— What you have to do —
Print each line below verbatim, skipping every picture.
*** Opening of Data to examine ***
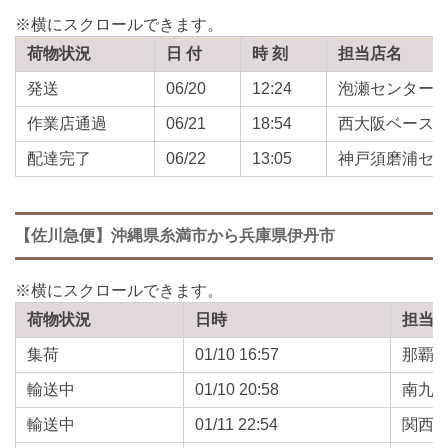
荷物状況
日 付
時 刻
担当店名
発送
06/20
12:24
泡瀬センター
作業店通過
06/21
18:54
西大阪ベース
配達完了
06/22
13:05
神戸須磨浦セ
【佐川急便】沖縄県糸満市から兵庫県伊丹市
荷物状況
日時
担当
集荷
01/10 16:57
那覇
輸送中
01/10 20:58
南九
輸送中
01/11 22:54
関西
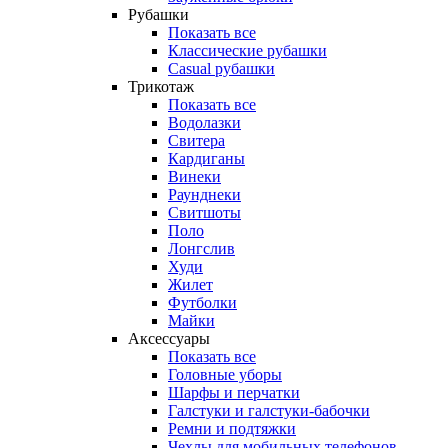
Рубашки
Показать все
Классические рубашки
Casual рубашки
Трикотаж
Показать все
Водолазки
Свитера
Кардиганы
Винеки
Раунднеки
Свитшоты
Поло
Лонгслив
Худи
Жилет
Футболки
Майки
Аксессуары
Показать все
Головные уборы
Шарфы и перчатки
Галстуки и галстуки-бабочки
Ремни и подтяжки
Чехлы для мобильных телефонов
*** Close of Data to examine ***
— Exercise result —
荷物状況
日 付
時 刻
担当店名
発送
06/20
12:24
泡瀬センター
作業店通過
06/21
18:54
西大阪ベース
配達完了
06/22
13:05
神戸須磨浦セ
【佐川急便】沖縄県糸満市から兵庫県伊丹市
荷物状況
日時
担当
集荷
01/10 16:57
那覇
輸送中
01/10 20:58
南九
輸送中
01/11 22:54
関西
Рубашки
Показать все
Классические рубашки
Casual рубашки
Трикотаж
Показать все
Водолазки
Свитера
Кардиганы
Винеки
Раунднеки
Свитшоты
Поло
Лонгслив
Худи
Жилет
Футболки
Майки
Аксессуары
Показать все
Головные уборы
Шарфы и перчатки
Галстуки и галстуки-бабочки
Ремни и подтяжки
Чехлы для мобильных телефонов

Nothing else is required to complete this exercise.